There was a long pause, filled only with a faint static and the distant sound of what could have been a jazz club. “Lady, I get calls like this once a week. The usual drill: house is making weird noises, grandpa’s chair is rocking on its own. I write about history, not fiction.”
The cynicism was like a splash of cold water. It was a perfect, rational defense against my insanity, and for a moment, I almost hung up. But then, I remembered the cold, the growl, and the look of pure rage in the ghost’s eyes.
“This isn't my house, Mr. Vance. It’s my office. In Midtown. And the ghost didn’t just rock a chair. He broke a picture of my dead brother. He didn’t want me to get out; he wanted something from me.” I took a deep breath. “He was a dockworker from the late 1800s, I think. And he was furious about a small, carved wooden box with a tarnished brass clasp.”
The silence on the other end was different this time. It was a silence of genuine thought, not dismissal.

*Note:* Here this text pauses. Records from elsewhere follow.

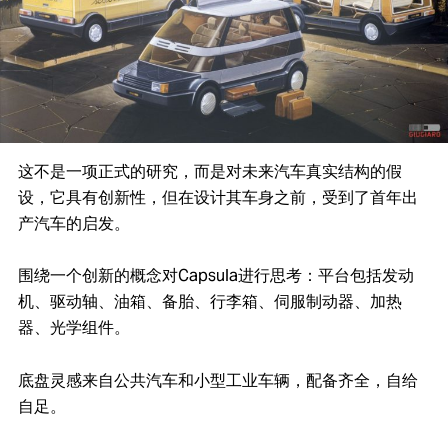
这不是一项正式的研究，而是对未来汽车真实结构的假
设，它具有创新性，但在设计其车身之前，受到了首年出
产汽车的启发。
围绕一个创新的概念对Capsula进行思考：平台包括发动
机、驱动轴、油箱、备胎、行李箱、伺服制动器、加热
器、光学组件。
底盘灵感来自公共汽车和小型工业车辆，配备齐全，自给
自足。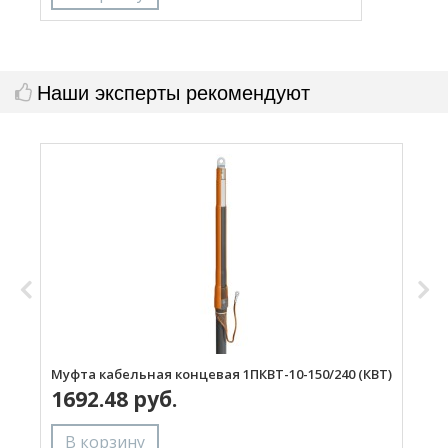
Наши эксперты рекомендуют
Муфта кабельная концевая 1ПКВТ-10-150/240 (КВТ)
М
1692.48 руб.
(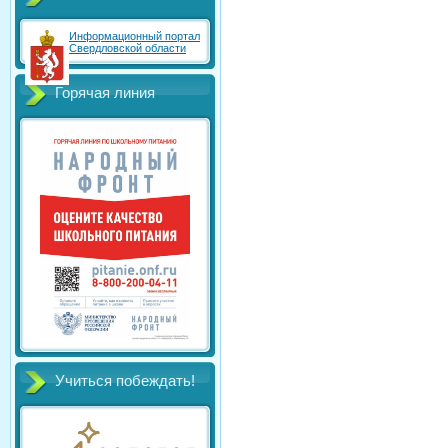
Информационный портал
Свердловской области
Горячая линия
Учиться побеждать!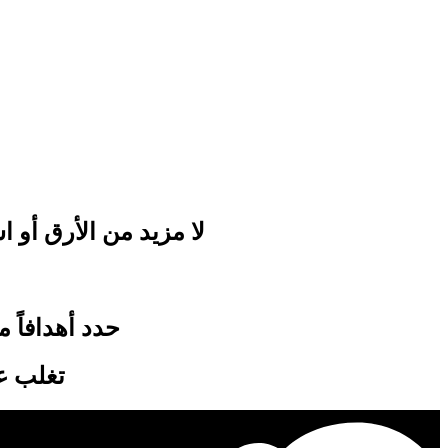
لا مزيد من الأرق أو ا
حدد أهدافاً 
تغلب ع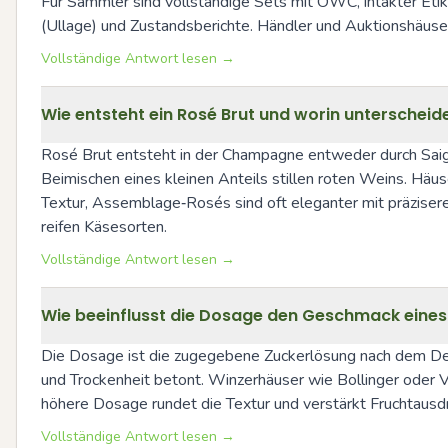
Für Sammler sind vollständige Sets mit OWC, intakter Eti
(Ullage) und Zustandsberichte. Händler und Auktionshäuse
Vollständige Antwort lesen →
Wie entsteht ein Rosé Brut und worin unterschei
Rosé Brut entsteht in der Champagne entweder durch Saig
Beimischen eines kleinen Anteils stillen roten Weins. Häus
Textur, Assemblage‑Rosés sind oft eleganter mit präzisere
reifen Käsesorten.
Vollständige Antwort lesen →
Wie beeinflusst die Dosage den Geschmack eine
Die Dosage ist die zugegebene Zuckerlösung nach dem Dego
und Trockenheit betont. Winzerhäuser wie Bollinger oder 
höhere Dosage rundet die Textur und verstärkt Fruchtausdr
Vollständige Antwort lesen →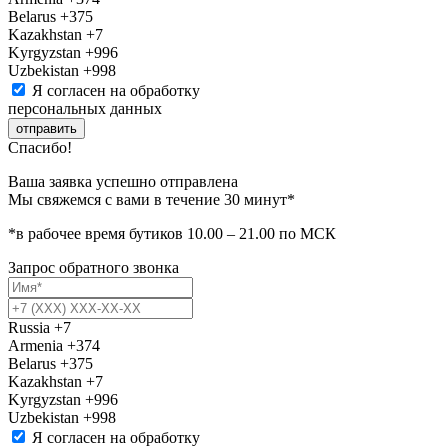
Belarus
+375
Kazakhstan
+7
Kyrgyzstan
+996
Uzbekistan
+998
Я согласен на обработку
персональных данных
отправить
Спасибо!
Ваша заявка успешно отправлена
Мы свяжемся с вами в течение 30 минут*
*в рабочее время бутиков 10.00 – 21.00 по МСК
Запрос обратного звонка
Russia
+7
Armenia
+374
Belarus
+375
Kazakhstan
+7
Kyrgyzstan
+996
Uzbekistan
+998
Я согласен на обработку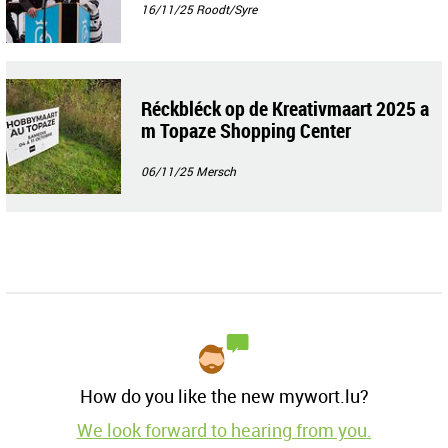
16/11/25
Roodt/Syre
Réckbléck op de Kreativmaart 2025 a
m Topaze Shopping Center
06/11/25
Mersch
How do you like the new mywort.lu?
We look forward to hearing from you.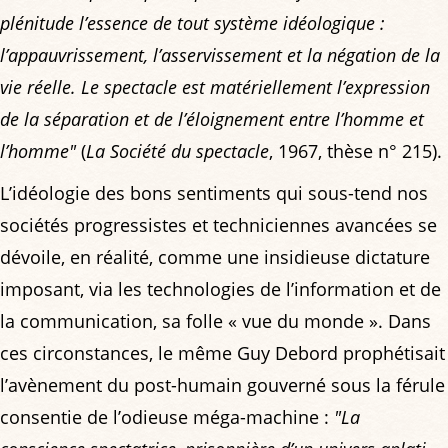
plénitude l’essence de tout système idéologique :
l’appauvrissement, l’asservissement et la négation de la
vie réelle. Le spectacle est matériellement l’expression
de la séparation et de l’éloignement entre l’homme et
l’homme"
(
La Société du spectacle
, 1967, thèse n° 215).
L’idéologie des bons sentiments qui sous-tend nos
sociétés progressistes et techniciennes avancées se
dévoile, en réalité, comme une insidieuse dictature
imposant, via les technologies de l’information et de
la communication, sa folle « vue du monde ». Dans
ces circonstances, le même Guy Debord prophétisait
l’avènement du post-humain gouverné sous la férule
consentie de l’odieuse méga-machine :
"La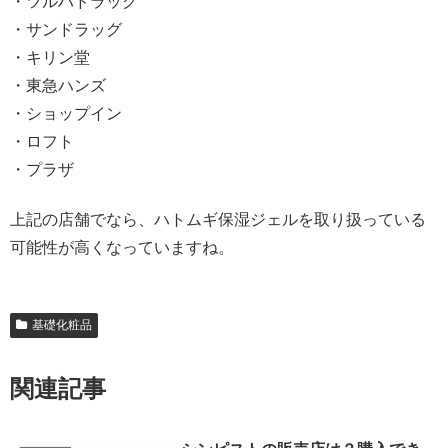
・ツルハドラッグ
・サンドラッグ
・キリン堂
・東急ハンズ
・ショップイン
・ロフト
・プラザ
上記の店舗でなら、ハトムギ保湿ジェルを取り扱っている
可能性が高くなっていますね。
基礎化粧品
関連記事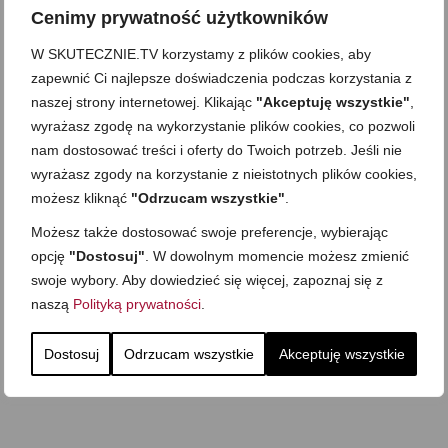
Cenimy prywatność użytkowników
Domowy ketchup (bez
Tarta francuska z
W SKUTECZNIE.TV korzystamy z plików cookies, aby
cukru)
cebulą i pomidorem
zapewnić Ci najlepsze doświadczenia podczas korzystania z
Zupa kurkowa z
Domowe żelki
selerem i pietruszką
naszej strony internetowej. Klikając
"Akceptuję wszystkie"
,
wyrażasz zgodę na wykorzystanie plików cookies, co pozwoli
Zapiekany naleśnik z
mięsem i pieczarkami. I
Gołąbki z cukinii
prosta sałatka
nam dostosować treści i oferty do Twoich potrzeb. Jeśli nie
wyrażasz zgody na korzystanie z nieistotnych plików cookies,
Najprostszy klasyczny
chlebek bananowy
Kotlety ruskie
(zawsze się uda!)
możesz kliknąć
"Odrzucam wszystkie"
.
Możesz także dostosować swoje preferencje, wybierając
opcję
"Dostosuj"
. W dowolnym momencie możesz zmienić
swoje wybory. Aby dowiedzieć się więcej, zapoznaj się z
naszą
Polityką prywatności
.
Dostosuj
Odrzucam wszystkie
Akceptuję wszystkie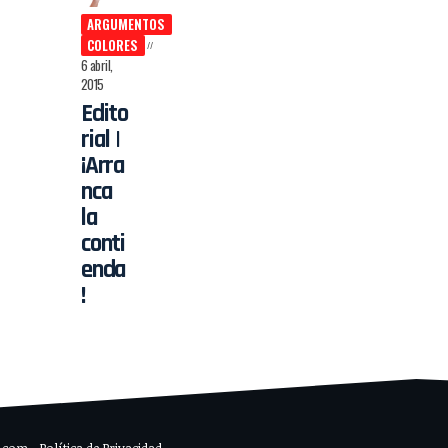
ARGUMENTOS
COLORES
6 abril,
2015
Edito
rial |
¡Arra
nca
la
conti
enda
!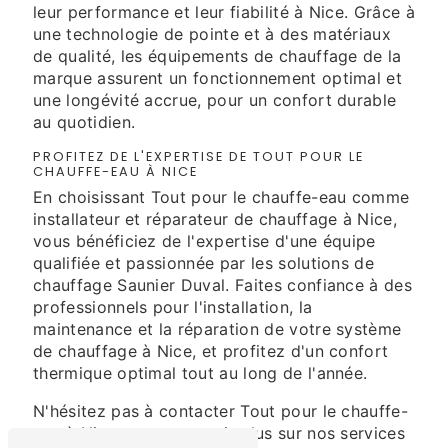
leur performance et leur fiabilité à Nice. Grâce à
une technologie de pointe et à des matériaux
de qualité, les équipements de chauffage de la
marque assurent un fonctionnement optimal et
une longévité accrue, pour un confort durable
au quotidien.
PROFITEZ DE L'EXPERTISE DE TOUT POUR LE
CHAUFFE-EAU À NICE
En choisissant Tout pour le chauffe-eau comme
installateur et réparateur de chauffage à Nice,
vous bénéficiez de l'expertise d'une équipe
qualifiée et passionnée par les solutions de
chauffage Saunier Duval. Faites confiance à des
professionnels pour l'installation, la
maintenance et la réparation de votre système
de chauffage à Nice, et profitez d'un confort
thermique optimal tout au long de l'année.
N'hésitez pas à contacter Tout pour le chauffe-
eau à Nice pour en savoir plus sur nos services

“A dockworker?” he finally said, the gruffness replaced by a low rumble of curiosity. “From the late 1800s? You’re not talking about just any old dockworker. Are you talking about the gangs?”
“Gangs?” I was baffled.
“Look, I’m not saying I believe a word you’re saying,” Vance said, a hint of grudging interest in his voice. “But if you’re seeing dockworkers from that era, then you’re not talking about run-of-the-mill ghosts. The docks were a different world back then. They were ruled by gangs, and not the kind you think. They ran everything. The unions, the protection rackets, the smuggling. What did you say the box looked like again?”
I described it to him, the carved wood, the tarnished brass clasp, the size of a jewelry box.
"Huh," he said. "That sounds like a tally box."
“A what?”
“A tally box,” he repeated. “They were used to keep track of the cargo coming and going, a kind of primitive ledger. But in the dock gangs, they used them to keep track of something else. Favors. Debts. Secrets. They were invaluable, and if one went missing, it meant someone was dead. Or about to be.”
A chill, different from the ghost’s cold, ran down my spine. This was real. This was a piece of history, and it was connected to the ghost’s rage. It meant that my "client" was tied to a larger, more dangerous story.
“I don’t know why he’s angry,” I said, my voice now a plea for understanding. “But he’s not looking for therapy. He’s looking for something. And for some reason, he thinks I can help him find it.”
Vance was quiet for a long moment. I could hear him breathing, the pause filled with the unspoken weight of a life spent chasing shadows. “I’m a skeptic, doctor. But you just gave me a detail I’ve never heard a fake use. No one talks about tally boxes anymore.”
“Does that mean you’ll help me?”
“It means I’ll buy you a drink,” he said, the gruffness returning. “At a place with a good story. We’ll meet at the bar at the Olde City Library. It’s got more history than you can shake a stick at. And if I find out you’re a fraud, I’ll write a column about it that’ll make you the laughingstock of the city.”
He hung up before I could respond. I stood in the dark of my office, the city lights a silent witness to my new reality. The terror I had felt was gone, replaced by a cold, unsettling certainty. I had just traded a quiet, haunting secret for a public, dangerous one. I had crossed a line, leaving behind my world of logic and reason for one of gangs, ghosts, and a bitter journalist.
My practice had just expanded far beyond the walls of my office, and my first field trip was about to begin.